Fiscal consolidation, Mr Rao says, would not be achieved unless there is a marked increase in the tax-GDP ratio, which has declined by almost one percentage point during the last decade. While the Kelkar Task Force report has made a number of useful and implementable recommendations on both direct and indirect taxes, Mr Rao feels that "the proposals on getting rid of all exemptions, savings incentives and housing incentives are extremely important." The extant tax saving schemes "erode the tax base, do not push up the savings rate and, more important, distort the choice between different saving instruments."

Stating that it is better to avoid these tax preferences and have lower rates instead, Mr Rao underscored the need to increase the tax relief to cover savings up to Rs 50,000 in long-term instruments such as pension funds and life insurance. Also, he is not for totally exempting dividends from tax. The justification for exempting dividends is that, when corporate tax rates are brought on a par with the highest marginal personal income-tax rate and when all tax preferences are removed, taxing dividends results in double taxation. "The truth is that even if the tax rates are so aligned, it would be impossible to remove all tax preferences and, therefore, significant differences between statutory and effective tax rates will continue," Mr Rao said, adding that "it is necessary to tax dividends, by including 50 per cent in the total income of the taxpayers, as in Germany."

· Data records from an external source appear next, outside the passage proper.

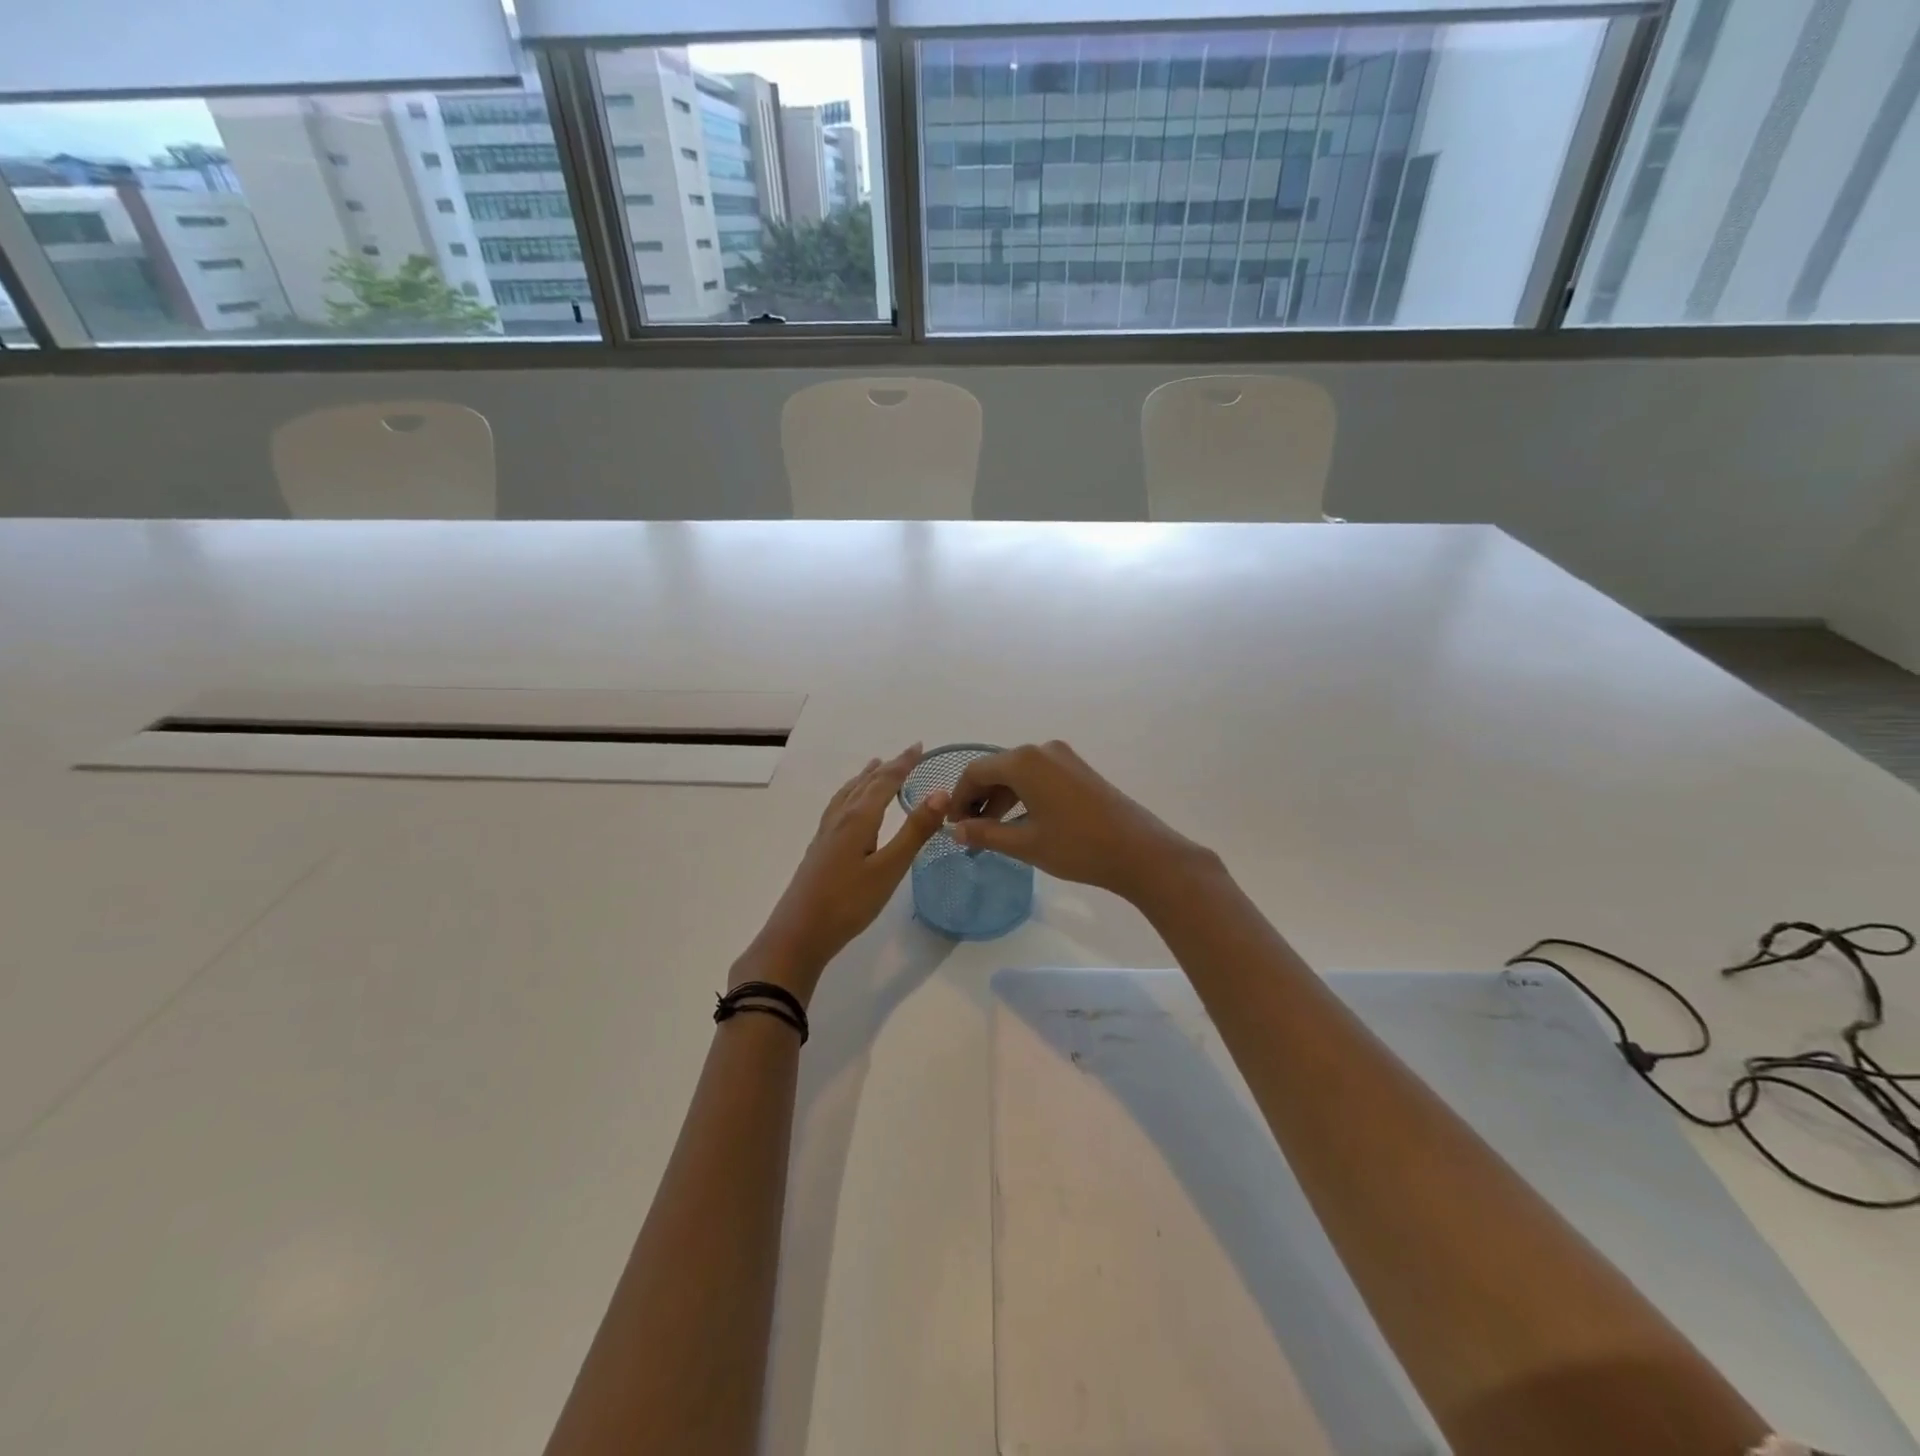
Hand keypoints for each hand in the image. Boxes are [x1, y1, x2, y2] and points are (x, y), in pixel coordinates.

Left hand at [737, 745, 950, 1004]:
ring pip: (847, 795)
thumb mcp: (889, 869)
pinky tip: (848, 809)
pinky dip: (850, 795)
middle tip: (906, 754)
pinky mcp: (819, 850)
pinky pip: (838, 808)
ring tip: (873, 767)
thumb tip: (941, 793)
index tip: (920, 746)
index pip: (884, 782)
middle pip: (865, 784)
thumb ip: (914, 831)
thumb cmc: (848, 903)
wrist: (798, 935)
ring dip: (864, 779)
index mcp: (858, 819)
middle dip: (887, 768)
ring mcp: (826, 834)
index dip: (903, 764)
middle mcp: (840, 819)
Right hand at [946, 740, 1209, 904]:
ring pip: (1018, 773)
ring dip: (1000, 798)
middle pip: (996, 769)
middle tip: (968, 831)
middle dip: (979, 798)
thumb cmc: (1077, 847)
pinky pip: (1038, 776)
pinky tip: (1020, 821)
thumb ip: (985, 833)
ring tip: (991, 830)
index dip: (959, 797)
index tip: (951, 824)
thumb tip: (955, 830)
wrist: (1139, 852)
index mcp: (1023, 761)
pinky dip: (1022, 795)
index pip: (975, 772)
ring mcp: (1063, 757)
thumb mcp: (1025, 843)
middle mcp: (1042, 750)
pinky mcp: (1078, 769)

Referring to corporate tax and on the depreciation rate to be allowed, Mr Rao feels it is not advisable to alter the depreciation rates nor align the income-tax and company law rules.

On the controversial issue of taxing agricultural income, Mr Rao clarified that Kelkar panel has not, per se, proposed agricultural income-tax, but only taxing those who declare substantial incomes from agriculture — one of the easiest ways to evade tax and convert black money into white — in their returns. The amount so evaded is estimated at over Rs 1,000 crore. The proposal, therefore, is to have a tax rental arrangement with States, collect tax on these declared incomes and pass on the revenue to the States. This measure, Mr Rao feels, would "augment revenue, improve horizontal equity and counter tax evasion."

On service tax, Mr Rao says that the Kelkar Committee has closely followed the recommendations of the Expert Group on service taxation headed by him. One of the major proposals is that the tax should be general, not selective. The difficulty of having selective service tax is that each service will have to be defined, which would create interpretational problems. Service tax is important because the extant excise (Cenvat) is being converted into manufacturing VAT.

The other key recommendation is that the tax should be made concurrent, that is, where both the Centre and the States can levy the same. Mr Rao deplores that much of the proposed VAT levy is shrouded in secrecy and, as such, the time was ripe to lay out the roadmap for achieving full-fledged VAT.